Once the agent feels the manuscript is in a solid, marketable state, they shop it around to various publishing houses. Having an agent doesn’t guarantee a publishing contract, but it’s in the agent’s best interest to find an interested publisher. They need your novel to sell as much as you do. Once they have secured a contract for their client, then the agent must stay on top of any advances the publisher offers to the author, along with all sales and royalties. It is their job to make sure that both they and the author get paid.

Query Letters

There is a lot of conflicting advice regarding query letters online. However, the Writer’s Digest article on the Top 10 Dos and Don’ts of Writing a Query Letter is an excellent place to start.

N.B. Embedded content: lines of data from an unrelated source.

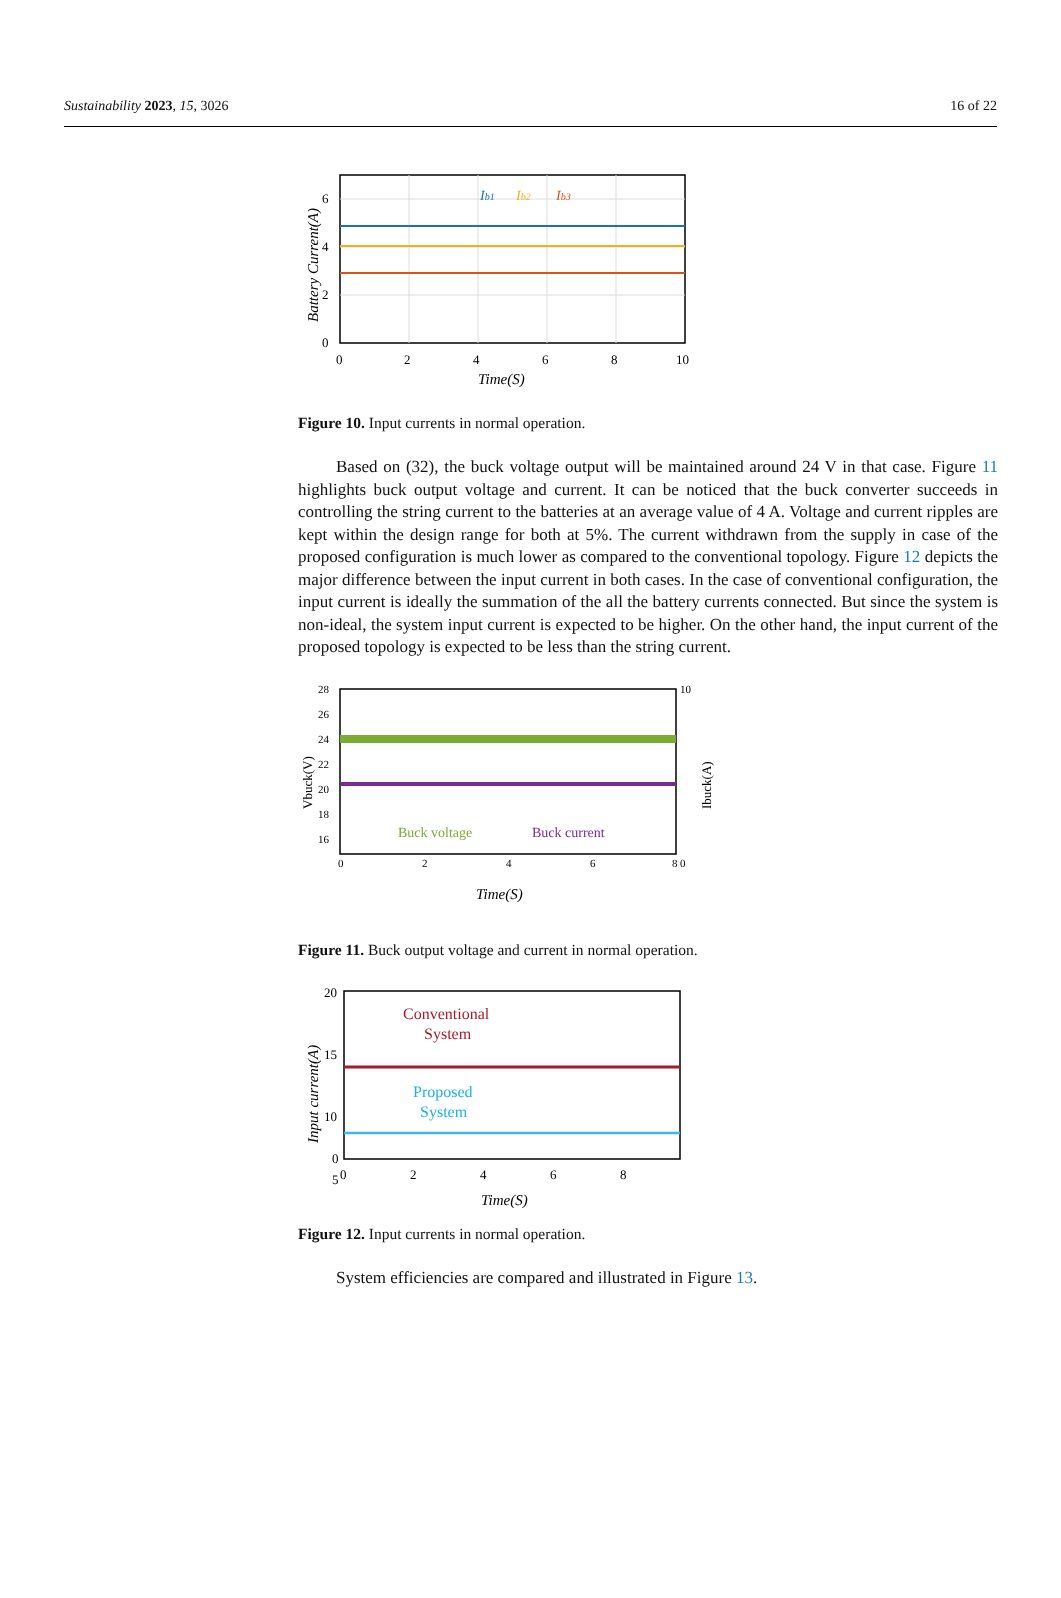Sustainability 2023, 15, 3026 16 of 22
6
4
2
0
0
2
4
6
8
10
Ib1
Ib2
Ib3
Time(S)
Battery Current(A)
Figure 10. Input currents in normal operation.
Based on (32), the buck voltage output will be maintained around 24 V in that case. Figure 11 highlights buck output voltage and current. It can be noticed that the buck converter succeeds in controlling the string current to the batteries at an average value of 4 A. Voltage and current ripples are kept within the design range for both at 5%. The current withdrawn from the supply in case of the proposed configuration is much lower as compared to the conventional topology. Figure 12 depicts the major difference between the input current in both cases. In the case of conventional configuration, the input current is ideally the summation of the all the battery currents connected. But since the system is non-ideal, the system input current is expected to be higher. On the other hand, the input current of the proposed topology is expected to be less than the string current.
28
26
24
22
20
18
16
10
0
0
2
4
6
8
Buck voltage
Buck current
Time(S)
Vbuck(V)
Ibuck(A)
Figure 11. Buck output voltage and current in normal operation.
20
15
10
5
0
0
2
4
6
8
Conventional
System
Proposed
System
Time(S)
Input current(A)
Figure 12. Input currents in normal operation.
System efficiencies are compared and illustrated in Figure 13.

The given by the literary agents hosting the panel reinforced the Writer’s Digest article, but they gave some additional insights regarding what they are looking for when authors make submissions:

  • Always include a cover letter.
  • Make sure your query letter includes your protagonists, the challenges they face, and the stakes they are up against. Make the agent care about these characters (in 250 words or less).
  • If you receive a rejection, do not re-query unless you have made significant changes to your manuscript.
  • If you do re-query, never mention your past query or rejection.
  • If you are writing a series, only mention it as a “proposed” series, even if you have written the entire series. Only query the first novel.
  • Do not mention self-published works unless you have sold 20,000 copies or more.
  • Include your comparables. Which novels inspired or include similar themes to yours?
  • Do not mention your subplot, except maybe in passing.
  • Always mention your target audience/age. Such as children’s, middle-grade, young adult (YA), new adult (NA), or adult. (Adult does not mean pornography, only the targeted age of the novel).

Some Additional Advice and Insights

Beyond the query letter, the agents also offered points for consideration:

  • Read several current, debut novels in your preferred genre to get a feel for current trends. This doesn’t mean you should write to the trend, just be aware of them.
  • If you write sci-fi/fantasy, self-publishing will only expose you to about 18-20% of your target audience. The same goes for most other genres. Erotica/romance is the only exception.
  • Never, ever sign a contract with an agent or “publisher” that charges for services. Legit publishers offer those for free (editing, formatting, cover design), and most traditional publishers still pay authors an advance.